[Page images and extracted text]
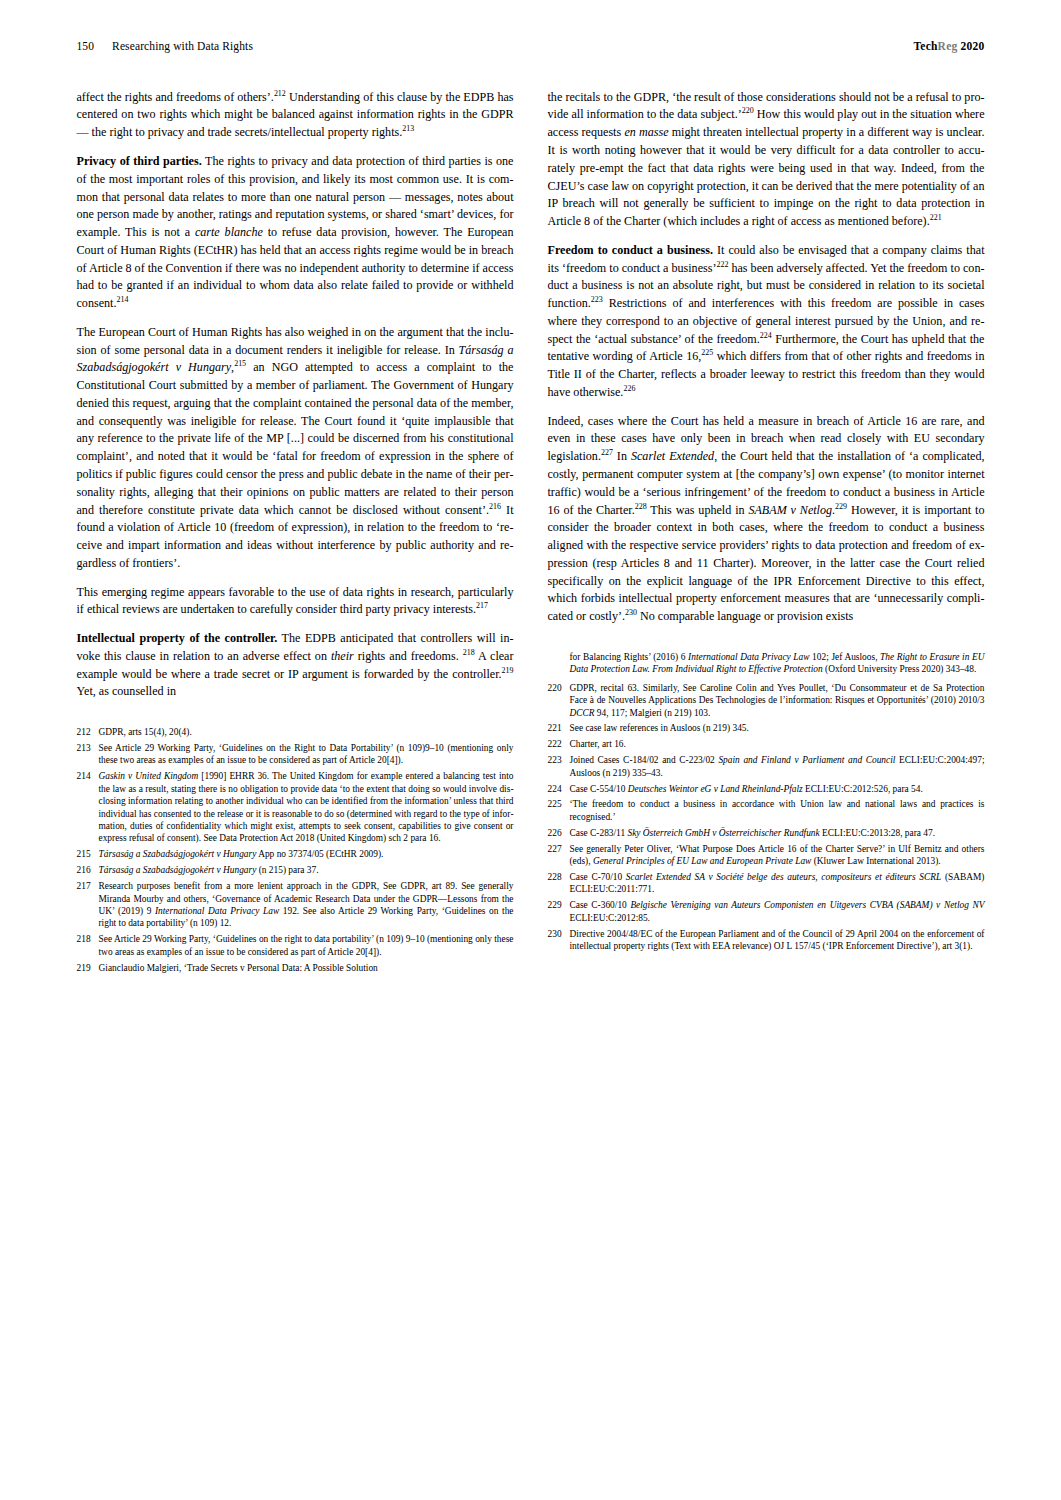150 Researching with Data Rights
Tech Reg 2020
affect the rights and freedoms of others’.212 Understanding of this clause by the EDPB has centered on two rights which might be balanced against information rights in the GDPR — the right to privacy and trade secrets/intellectual property rights.213
Privacy of third parties. The rights to privacy and data protection of third parties is one of the most important roles of this provision, and likely its most common use. It is common that personal data relates to more than one natural person — messages, notes about one person made by another, ratings and reputation systems, or shared ‘smart’ devices, for example. This is not a carte blanche to refuse data provision, however. The European Court of Human Rights (ECtHR) has held that an access rights regime would be in breach of Article 8 of the Convention if there was no independent authority to determine if access had to be granted if an individual to whom data also relate failed to provide or withheld consent.214
The European Court of Human Rights has also weighed in on the argument that the inclusion of some personal data in a document renders it ineligible for release. In Társaság a Szabadságjogokért v Hungary,215 an NGO attempted to access a complaint to the Constitutional Court submitted by a member of parliament. The Government of Hungary denied this request, arguing that the complaint contained the personal data of the member, and consequently was ineligible for release. The Court found it ‘quite implausible that any reference to the private life of the MP [...] could be discerned from his constitutional complaint’, and noted that it would be ‘fatal for freedom of expression in the sphere of politics if public figures could censor the press and public debate in the name of their personality rights, alleging that their opinions on public matters are related to their person and therefore constitute private data which cannot be disclosed without consent’.216 It found a violation of Article 10 (freedom of expression), in relation to the freedom to ‘receive and impart information and ideas without interference by public authority and regardless of frontiers’.
This emerging regime appears favorable to the use of data rights in research, particularly if ethical reviews are undertaken to carefully consider third party privacy interests.217
Intellectual property of the controller. The EDPB anticipated that controllers will invoke this clause in relation to an adverse effect on their rights and freedoms. 218 A clear example would be where a trade secret or IP argument is forwarded by the controller.219 Yet, as counselled in
212 GDPR, arts 15(4), 20(4).
213 See Article 29 Working Party, ‘Guidelines on the Right to Data Portability’ (n 109)9–10 (mentioning only these two areas as examples of an issue to be considered as part of Article 20[4]).
214 Gaskin v United Kingdom [1990] EHRR 36. The United Kingdom for example entered a balancing test into the law as a result, stating there is no obligation to provide data ‘to the extent that doing so would involve disclosing information relating to another individual who can be identified from the information’ unless that third individual has consented to the release or it is reasonable to do so (determined with regard to the type of information, duties of confidentiality which might exist, attempts to seek consent, capabilities to give consent or express refusal of consent). See Data Protection Act 2018 (United Kingdom) sch 2 para 16.
215 Társaság a Szabadságjogokért v Hungary App no 37374/05 (ECtHR 2009).
216 Társaság a Szabadságjogokért v Hungary (n 215) para 37.
217 Research purposes benefit from a more lenient approach in the GDPR, See GDPR, art 89. See generally Miranda Mourby and others, ‘Governance of Academic Research Data under the GDPR—Lessons from the UK’ (2019) 9 International Data Privacy Law 192. See also Article 29 Working Party, ‘Guidelines on the right to data portability’ (n 109) 12.
218 See Article 29 Working Party, ‘Guidelines on the right to data portability’ (n 109) 9–10 (mentioning only these two areas as examples of an issue to be considered as part of Article 20[4]).
219 Gianclaudio Malgieri, ‘Trade Secrets v Personal Data: A Possible Solution
the recitals to the GDPR, ‘the result of those considerations should not be a refusal to provide all information to the data subject.’220 How this would play out in the situation where access requests en masse might threaten intellectual property in a different way is unclear. It is worth noting however that it would be very difficult for a data controller to accurately pre-empt the fact that data rights were being used in that way. Indeed, from the CJEU’s case law on copyright protection, it can be derived that the mere potentiality of an IP breach will not generally be sufficient to impinge on the right to data protection in Article 8 of the Charter (which includes a right of access as mentioned before).221
Freedom to conduct a business. It could also be envisaged that a company claims that its ‘freedom to conduct a business’222 has been adversely affected. Yet the freedom to conduct a business is not an absolute right, but must be considered in relation to its societal function.223 Restrictions of and interferences with this freedom are possible in cases where they correspond to an objective of general interest pursued by the Union, and respect the ‘actual substance’ of the freedom.224 Furthermore, the Court has upheld that the tentative wording of Article 16,225 which differs from that of other rights and freedoms in Title II of the Charter, reflects a broader leeway to restrict this freedom than they would have otherwise.226
Indeed, cases where the Court has held a measure in breach of Article 16 are rare, and even in these cases have only been in breach when read closely with EU secondary legislation.227 In Scarlet Extended, the Court held that the installation of ‘a complicated, costly, permanent computer system at [the company’s] own expense’ (to monitor internet traffic) would be a ‘serious infringement’ of the freedom to conduct a business in Article 16 of the Charter.228 This was upheld in SABAM v Netlog.229 However, it is important to consider the broader context in both cases, where the freedom to conduct a business aligned with the respective service providers’ rights to data protection and freedom of expression (resp Articles 8 and 11 Charter). Moreover, in the latter case the Court relied specifically on the explicit language of the IPR Enforcement Directive to this effect, which forbids intellectual property enforcement measures that are ‘unnecessarily complicated or costly’.230 No comparable language or provision exists
for Balancing Rights’ (2016) 6 International Data Privacy Law 102; Jef Ausloos, The Right to Erasure in EU Data Protection Law. From Individual Right to Effective Protection (Oxford University Press 2020) 343–48.
220 GDPR, recital 63. Similarly, See Caroline Colin and Yves Poullet, ‘Du Consommateur et de Sa Protection Face à de Nouvelles Applications Des Technologies de l’information: Risques et Opportunités’ (2010) 2010/3 DCCR 94, 117; Malgieri (n 219) 103.
221 See case law references in Ausloos (n 219) 345.
222 Charter, art 16.
223 Joined Cases C-184/02 and C-223/02 Spain and Finland v Parliament and Council ECLI:EU:C:2004:497; Ausloos (n 219) 335–43.
224 Case C-554/10 Deutsches Weintor eG v Land Rheinland-Pfalz ECLI:EU:C:2012:526, para 54.
225‘The freedom to conduct a business in accordance with Union law and national laws and practices is recognised.’
226 Case C-283/11 Sky Österreich GmbH v Österreichischer Rundfunk ECLI:EU:C:2013:28, para 47.
227 See generally Peter Oliver, ‘What Purpose Does Article 16 of the Charter Serve?’ in Ulf Bernitz and others (eds), General Principles of EU Law and European Private Law (Kluwer Law International 2013).
228 Case C-70/10 Scarlet Extended SA v Société belge des auteurs, compositeurs et éditeurs SCRL (SABAM) ECLI:EU:C:2011:771.
229 Case C-360/10 Belgische Vereniging van Auteurs Componisten en Uitgevers CVBA (SABAM) v Netlog NV ECLI:EU:C:2012:85.
230 Directive 2004/48/EC of the European Parliament and of the Council of 29 April 2004 on the enforcement of intellectual property rights (Text with EEA relevance) OJ L 157/45 (‘IPR Enforcement Directive’), art 3(1).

● **The problem**:
Now transcribe all the entries above exactly, so that no picture is carried over.

● **Solution to this problem**:
150 Researching with Data Rights
Tech Reg 2020
affect the rights and freedoms of others’.212 Understanding of this clause by the EDPB has centered on two rights which might be balanced against information rights in the GDPR — the right to privacy and trade secrets/intellectual property rights.213
Privacy of third parties. The rights to privacy and data protection of third parties is one of the most important roles of this provision, and likely its most common use. It is common that personal data relates to more than one natural person — messages, notes about one person made by another, ratings and reputation systems, or shared ‘smart’ devices, for example. This is not a carte blanche to refuse data provision, however. The European Court of Human Rights (ECtHR) has held that an access rights regime would be in breach of Article 8 of the Convention if there was no independent authority to determine if access had to be granted if an individual to whom data also relate failed to provide or withheld consent.214
The European Court of Human Rights has also weighed in on the argument that the inclusion of some personal data in a document renders it ineligible for release. In Társaság a Szabadságjogokért v Hungary,215 an NGO attempted to access a complaint to the Constitutional Court submitted by a member of parliament. The Government of Hungary denied this request, arguing that the complaint contained the personal data of the member, and consequently was ineligible for release. The Court found it ‘quite implausible that any reference to the private life of the MP [...] could be discerned from his constitutional complaint’, and noted that it would be ‘fatal for freedom of expression in the sphere of politics if public figures could censor the press and public debate in the name of their personality rights, alleging that their opinions on public matters are related to their person and therefore constitute private data which cannot be disclosed without consent’.216 It found a violation of Article 10 (freedom of expression), in relation to the freedom to ‘receive and impart information and ideas without interference by public authority and regardless of frontiers’.
This emerging regime appears favorable to the use of data rights in research, particularly if ethical reviews are undertaken to carefully consider third party privacy interests.217
Intellectual property of the controller. The EDPB anticipated that controllers will invoke this clause in relation to an adverse effect on their rights and freedoms. 218 A clear example would be where a trade secret or IP argument is forwarded by the controller.219 Yet, as counselled in
212 GDPR, arts 15(4), 20(4).
213 See Article 29 Working Party, ‘Guidelines on the Right to Data Portability’ (n 109)9–10 (mentioning only these two areas as examples of an issue to be considered as part of Article 20[4]).
214 Gaskin v United Kingdom [1990] EHRR 36. The United Kingdom for example entered a balancing test into the law as a result, stating there is no obligation to provide data ‘to the extent that doing so would involve disclosing information relating to another individual who can be identified from the information’ unless that third individual has consented to the release or it is reasonable to do so (determined with regard to the type of information, duties of confidentiality which might exist, attempts to seek consent, capabilities to give consent or express refusal of consent). See Data Protection Act 2018 (United Kingdom) sch 2 para 16.
215 Társaság a Szabadságjogokért v Hungary App no 37374/05 (ECtHR 2009).
216 Társaság a Szabadságjogokért v Hungary (n 215) para 37.
217 Research purposes benefit from a more lenient approach in the GDPR, See GDPR, art 89. See generally Miranda Mourby and others, ‘Governance of Academic Research Data under the GDPR—Lessons from the UK’ (2019) 9 International Data Privacy Law 192. See also Article 29 Working Party, ‘Guidelines on the right to data portability’ (n 109) 12.
218 See Article 29 Working Party, ‘Guidelines on the right to data portability’ (n 109) 9–10 (mentioning only these two areas as examples of an issue to be considered as part of Article 20[4]).
219 Gianclaudio Malgieri, ‘Trade Secrets v Personal Data: A Possible Solution
the recitals to the GDPR, ‘the result of those considerations should not be a refusal to provide all information to the data subject.’220 How this would play out in the situation where access requests en masse might threaten intellectual property in a different way is unclear. It is worth noting however that it would be very difficult for a data controller to accurately pre-empt the fact that data rights were being used in that way. Indeed, from the CJEU’s case law on copyright protection, it can be derived that the mere potentiality of an IP breach will not generally be sufficient to impinge on the right to data protection in Article 8 of the Charter (which includes a right of access as mentioned before).221
Freedom to conduct a business. It could also be envisaged that a company claims that its ‘freedom to conduct a business’222 has been adversely affected. Yet the freedom to conduct a business is not an absolute right, but must be considered in relation to its societal function.223 Restrictions of and interferences with this freedom are possible in cases where they correspond to an objective of general interest pursued by the Union, and respect the ‘actual substance’ of the freedom.224 Furthermore, the Court has upheld that the tentative wording of Article 16,225 which differs from that of other rights and freedoms in Title II of the Charter, reflects a broader leeway to restrict this freedom than they would have otherwise.226
Indeed, cases where the Court has held a measure in breach of Article 16 are rare, and even in these cases have only been in breach when read closely with EU secondary legislation.227 In Scarlet Extended, the Court held that the installation of ‘a complicated, costly, permanent computer system at [the company’s] own expense’ (to monitor internet traffic) would be a ‘serious infringement’ of the freedom to conduct a business in Article 16 of the Charter.228 This was upheld in SABAM v Netlog.229 However, it is important to consider the broader context in both cases, where the freedom to conduct a business aligned with the respective service providers’ rights to data protection and freedom of expression (resp Articles 8 and 11 Charter). Moreover, in the latter case the Court relied specifically on the explicit language of the IPR Enforcement Directive to this effect, which forbids intellectual property enforcement measures that are ‘unnecessarily complicated or costly’.230 No comparable language or provision exists
for Balancing Rights’ (2016) 6 International Data Privacy Law 102; Jef Ausloos, The Right to Erasure in EU Data Protection Law. From Individual Right to Effective Protection (Oxford University Press 2020) 343–48.
220 GDPR, recital 63. Similarly, See Caroline Colin and Yves Poullet, ‘Du Consommateur et de Sa Protection Face à de Nouvelles Applications Des Technologies de l’information: Risques et Opportunités’ (2010) 2010/3 DCCR 94, 117; Malgieri (n 219) 103.
221 See case law references in Ausloos (n 219) 345.
222 Charter, art 16.
223 Joined Cases C-184/02 and C-223/02 Spain and Finland v Parliament and Council ECLI:EU:C:2004:497; Ausloos (n 219) 335–43.
224 Case C-554/10 Deutsches Weintor eG v Land Rheinland-Pfalz ECLI:EU:C:2012:526, para 54.
225‘The freedom to conduct a business in accordance with Union law and national laws and practices is recognised.’
226 Case C-283/11 Sky Österreich GmbH v Österreichischer Rundfunk ECLI:EU:C:2013:28, para 47.
227 See generally Peter Oliver, ‘What Purpose Does Article 16 of the Charter Serve?’ in Ulf Bernitz and others (eds), General Principles of EU Law and European Private Law (Kluwer Law International 2013).
228 Case C-70/10 Scarlet Extended SA v Société belge des auteurs, compositeurs et éditeurs SCRL (SABAM) ECLI:EU:C:2011:771.
229 Case C-360/10 Belgische Vereniging van Auteurs Componisten en Uitgevers CVBA (SABAM) v Netlog NV ECLI:EU:C:2012:85.
230 Directive 2004/48/EC of the European Parliament and of the Council of 29 April 2004 on the enforcement of intellectual property rights (Text with EEA relevance) OJ L 157/45 (‘IPR Enforcement Directive’), art 3(1).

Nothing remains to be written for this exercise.